O kadar meşgulüm ki meşguliyetimi anlatmaya bile vaktim yok.
Proje temposu, iki çocuk temposu, her gün çekilen üç saatlik İstanbul trafiği temposu,
seyahat temposu üst üste şaka gibi oluyor bazen. Daha ne olabilir derken bir
şey daha illa ki çıkıyor.
Jelibon’u doğurduktan sonra ‘artık dergi, gazete
okuyamıyorum’ diye bunalmıştım. Şimdilerde gazete ve dergi bir
gençlik hatırası. Eve her gün gazete geliyor. Kapağını açmadan atıyoruz. Ne
akil insanları, ne Survivor’I, ne Ergenekon’u…hiçbir konuyu bilmiyorum.
Geçenlerde
projemiz için risk babında ‘ya nükleer bomba atılırsa’ demişti yabancının biri.
Nasıl yani, olmuştum. Yok artık, olmaz öyle şeyler canım, kah kih diyip adamın
şüpheciliğini klinik bulmuştum. Kim Türkiye’ye nükleer atacak? İran mı? Onlarda
vardı galiba birtakım bu tarz silahlar. Ama zaten adamın Kuzey Kore’yi kast
ettiğini resmen bir hafta sonra anladım. O da bir seyahatim sırasında bir
kitapçı standında gördüğüm The Economist’in kapağındaki Kuzey Koreli diktator sebebiyle.
O an çaktım köfteyi.
Sadece dünyanın politik ekonomik halleri de değil, pop
kültürü de bilmiyorum. Mesela televizyonda Turkcell reklamı görüyorum. Bu
ne,diyorum. Anlamıyorum. Meger Harlem Shake yapıyorlarmış. Öyle bir şey varmış.

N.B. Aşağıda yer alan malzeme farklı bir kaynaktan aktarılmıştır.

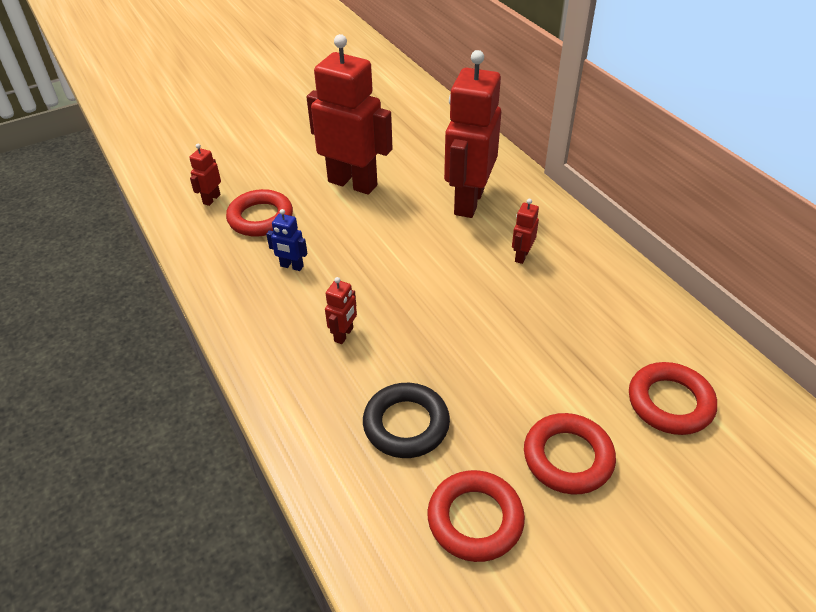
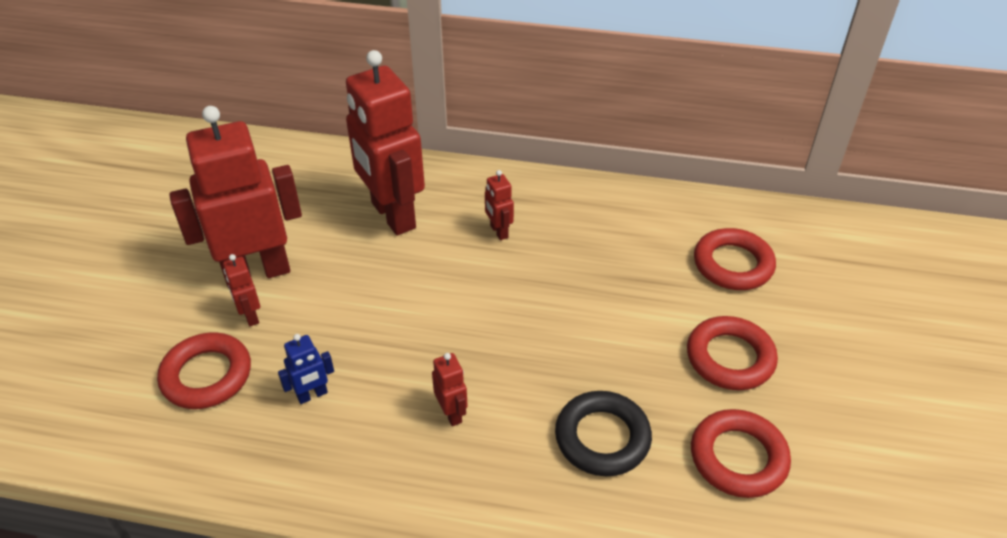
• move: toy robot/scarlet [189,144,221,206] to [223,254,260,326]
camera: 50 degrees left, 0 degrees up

Şövalye bana ‘Uzaylı mısın?’ diyor. Olabilir aslında. Aslında dünyadan habersiz
çok dünyevi şeyler yapıyorum. Ne garip.
Bu cehaletimle barışığım ama. Napiym, diyorum. Bilsem
nolucak. Bildiğimde ne olmuştu ki. Artık ihtiyaçlarım entelektüel değil. Atom bombası da neymiş. Günde beş-altı saat uyku bana bayram
havası estiriyor. Uyursam benden atomu yok.